Retail news round-up on June 8, 2015: Tesco admits to grocery code breach, Lidl spends the most of advertising and Apple Pay to launch in the UK in two months.

Retail Week's Breakfast Briefing

Online shopping to grow £320bn in three years

The biggest four online shopping markets in the world; UK, US, Germany and China, will grow by £320bn between now and 2018 as consumers buy increasing amounts of goods through the internet, according to research from OC&C Strategy Consultants, PayPal and Google.

The Telegraph reported growth will be driven by the increasing power of smartphones – which is boosting mobile shopping – and retailers investing more in their digital operations. Chinese shoppers spend on average 2.7 times more with UK retailers than domestic shoppers, while German consumers spend 1.7 times more. The survey is based on search trends on Google and payment transactions through PayPal.

New private equity eyes Dunnhumby buyout

US private equity firm Hellman & Friedman has made a late entry to the £1bn race to snap up Tesco-owned customer information specialist Dunnhumby, The Times reported. Sources said the buyout giant had joined a host of investors circling the company.

Hellman & Friedman is expected to enter a highly competitive auction process alongside the advertising giant WPP, consumer rating agency Nielsen, and the private equity houses Permira, TPG, CVC and Clayton Dubilier & Rice. Oracle and private equity firms Silver Lake and Warburg Pincus are also monitoring the situation, sources said.

Lidl spent £5.1m on advertising

Lidl became the biggest grocery spender on TV and press advertising for third straight month, shelling out 320% more than the same period last year. The discounter spent £5.1m in the four weeks ending May 23, according to Nielsen, just ahead of Asda’s £4.8m.

Marks & Spencer’s ad spend was similarly up 131% to £1.8m. During the period, Tesco and Asda both saw a decline in year-on-year sales, the former by 1.7% and the latter by 2.6%.

Morrisons eyes price cuts of 200 items

David Potts, the new chief executive of Morrisons has unveiled his first wave of price cuts as he attempts to get the grocery chain back on track. Morrisons will cut the price of 200 products including milk, butter and bread by as much as a third, reported The Telegraph.

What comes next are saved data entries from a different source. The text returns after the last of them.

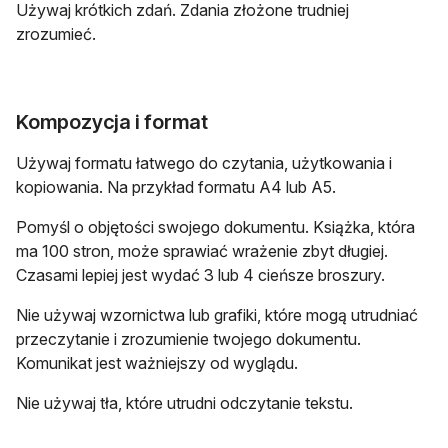
Używaj krótkich zdań. Zdania złożone trudniej
zrozumieć.
Kompozycja i format
Używaj formatu łatwego do czytania, użytkowania i
kopiowania. Na przykład formatu A4 lub A5.
Pomyśl o objętości swojego dokumentu. Książka, która
ma 100 stron, może sprawiać wrażenie zbyt długiej.
Czasami lepiej jest wydać 3 lub 4 cieńsze broszury.
Nie używaj wzornictwa lub grafiki, które mogą utrudniać
przeczytanie i zrozumienie twojego dokumentu.
Komunikat jest ważniejszy od wyglądu.
Nie używaj tła, które utrudni odczytanie tekstu.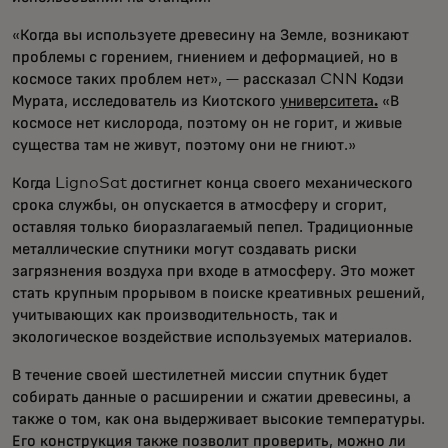
«Когда вы используете древесину на Земле, возникают
проблемы с горением, гниением и деформацией, но в
космосе таких проблем нет», — рассказал CNN Кодзи
Мурата, исследователь из Киотского
университета.
«В
космосе нет кислорода, поэтому он не горит, и живые
существа там не живут, поэтому они не гниют.»
Когда LignoSat достигнет конца своего механического
срока службы, он опускается в атмосферу и сгорит,
оставляя только биоразлагаемый пепел. Традиционные
металлические спутники могут создавать риски
загрязнения воздуха при входе в атмосферу. Это может
стать крупным прорывом в поиске креативных решений,
учитывающих как производительность, так и
экологическое воздействие используемых материалов.
В течение своей шестилетней миссии спутник будет
собирать данные о расширении и сжатии древесины, а
также о том, как она выдерживает высокие температуры.
Его конструкция также позволит проверить, можно ли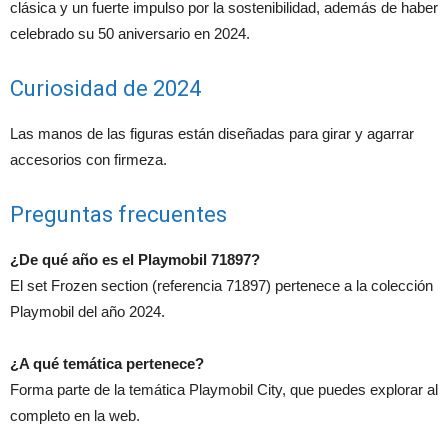
clásica y un fuerte impulso por la sostenibilidad, además de haber
celebrado su 50 aniversario en 2024.
Curiosidad de 2024
Las manos de las figuras están diseñadas para girar y agarrar
accesorios con firmeza.
Preguntas frecuentes
¿De qué año es el Playmobil 71897?
El set Frozen section (referencia 71897) pertenece a la colección
Playmobil del año 2024.
¿A qué temática pertenece?
Forma parte de la temática Playmobil City, que puedes explorar al
completo en la web.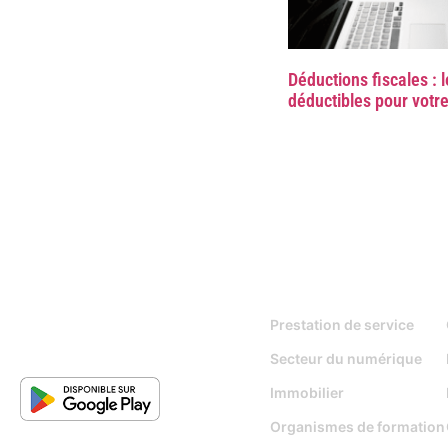
Déductions fiscales : 
déductibles pour votre
Pour qui
Prestation de service
Secteur du numérique
Immobilier
Organismes de formation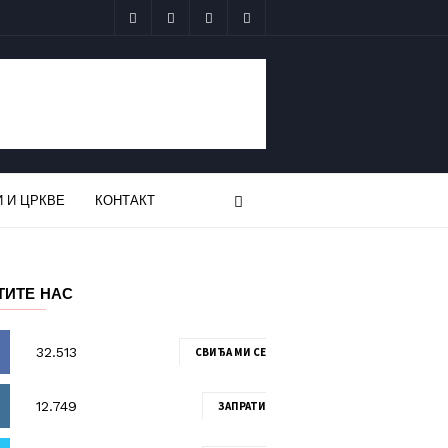
 И ЦРКВЕ
КОНТАКТ
ТИТЕ НАС
СВИЂА МИ СЕ
ЗАПРАТИ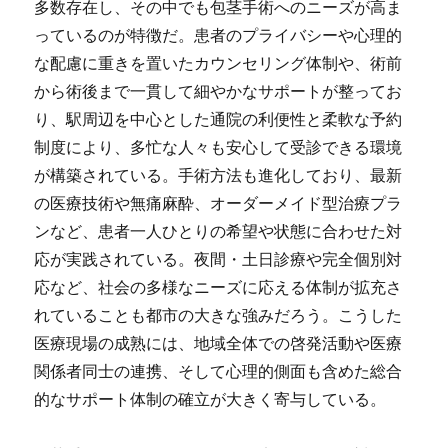
多数存在し、その中でも包茎手術へのニーズが高ま
っているのが特徴だ。患者のプライバシーや心理的
な配慮に重きを置いたカウンセリング体制や、術前
から術後まで一貫して細やかなサポートが整ってお
り、駅周辺を中心とした通院の利便性と柔軟な予約
制度により、多忙な人々も安心して受診できる環境
が構築されている。手術方法も進化しており、最新
の医療技術や無痛麻酔、オーダーメイド型治療プラ
ンなど、患者一人ひとりの希望や状態に合わせた対
応が実践されている。夜間・土日診療や完全個別対
応など、社会の多様なニーズに応える体制が拡充さ
れていることも都市の大きな強みだろう。こうした
医療現場の成熟には、地域全体での啓発活動や医療
関係者同士の連携、そして心理的側面も含めた総合
的なサポート体制の確立が大きく寄与している。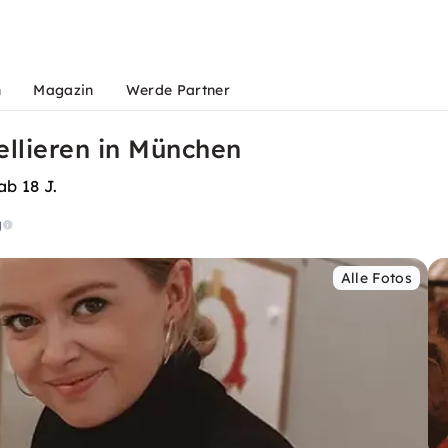
n
Magazin
Werde Partner
llieren in München
b 18 J.
g
Alle Fotos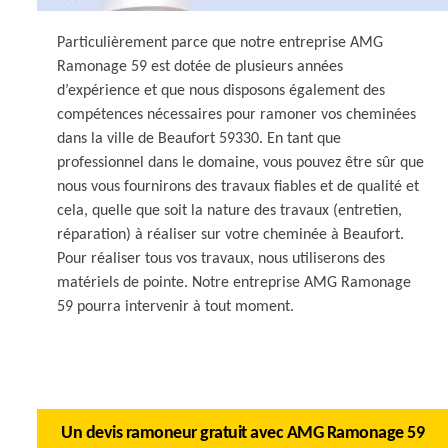
Particulièrement parce que notre entreprise AMG
Ramonage 59 est dotée de plusieurs années
d’expérience et que nous disposons également des
compétences nécessaires pour ramoner vos cheminées
dans la ville de Beaufort 59330. En tant que
professionnel dans le domaine, vous pouvez être sûr que
nous vous fournirons des travaux fiables et de qualité et
cela, quelle que soit la nature des travaux (entretien,
réparation) à réaliser sur votre cheminée à Beaufort.
Pour réaliser tous vos travaux, nous utiliserons des
matériels de pointe. Notre entreprise AMG Ramonage
59 pourra intervenir à tout moment.
Un devis ramoneur gratuit avec AMG Ramonage 59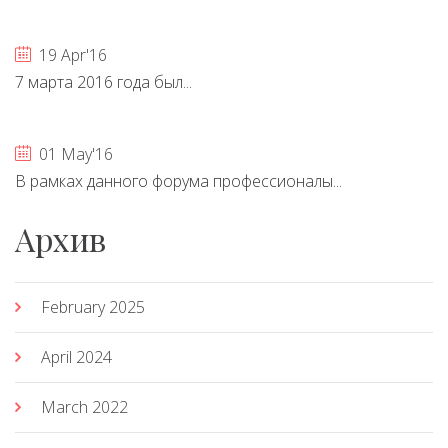
19 Apr'16
7 марта 2016 года был...
01 May'16
В рамках данного форума профессионалы...
Архив
February 2025
April 2024
March 2022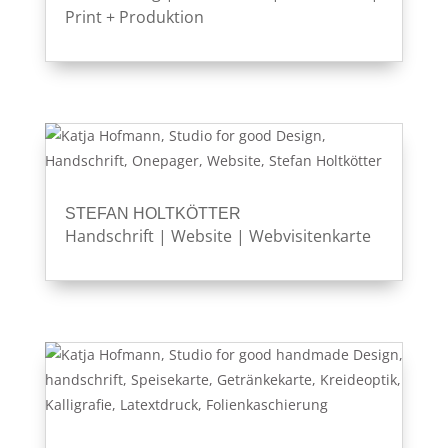
Print + Produktion
STEFAN HOLTKÖTTER
Handschrift
|
Website
|
Webvisitenkarte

Morrisons is suffering from falling sales as shoppers switch to convenience stores, the discounters Aldi and Lidl, and online shopping. The latest price cuts include reducing the price of four pints of milk from £1 to 89p, which will be controversial with dairy farmers, and cutting the price of 1kg of Tate & Lyle granulated sugar by 25pc to 52p.

Apple Pay set to come to Britain

Apple is poised to reveal that it is planning to launch Apple Pay, its contactless mobile payments service, in Britain this summer, reported The Telegraph. Apple is expected to make the announcement on Monday in San Francisco at its annual conference for software developers, industry sources say. The service will be switched on in around two months.

Since 2014, Apple had been in talks with banks and retailers about its launch. It will mark a major development for the payments industry.

Tesco to face regulator ire over suppliers’ mistreatment

The Telegraph reported that Tesco has admitted it is likely to have breached the grocery industry’s code of practice in its dealings with suppliers, leaving Britain’s biggest retailer at serious risk of a reprimand from the watchdog.

In February, the Groceries Code Adjudicator announced that it had opened an investigation into Tesco’s treatment of suppliers, including allegations it had delayed payments and demanded cash for prominently positioning products within stores. The accounting scandal is linked to irregularities in how Tesco booked payments from suppliers. Tesco said it is introducing new training, “deep dive audits”, and bi-annual compliance declarations.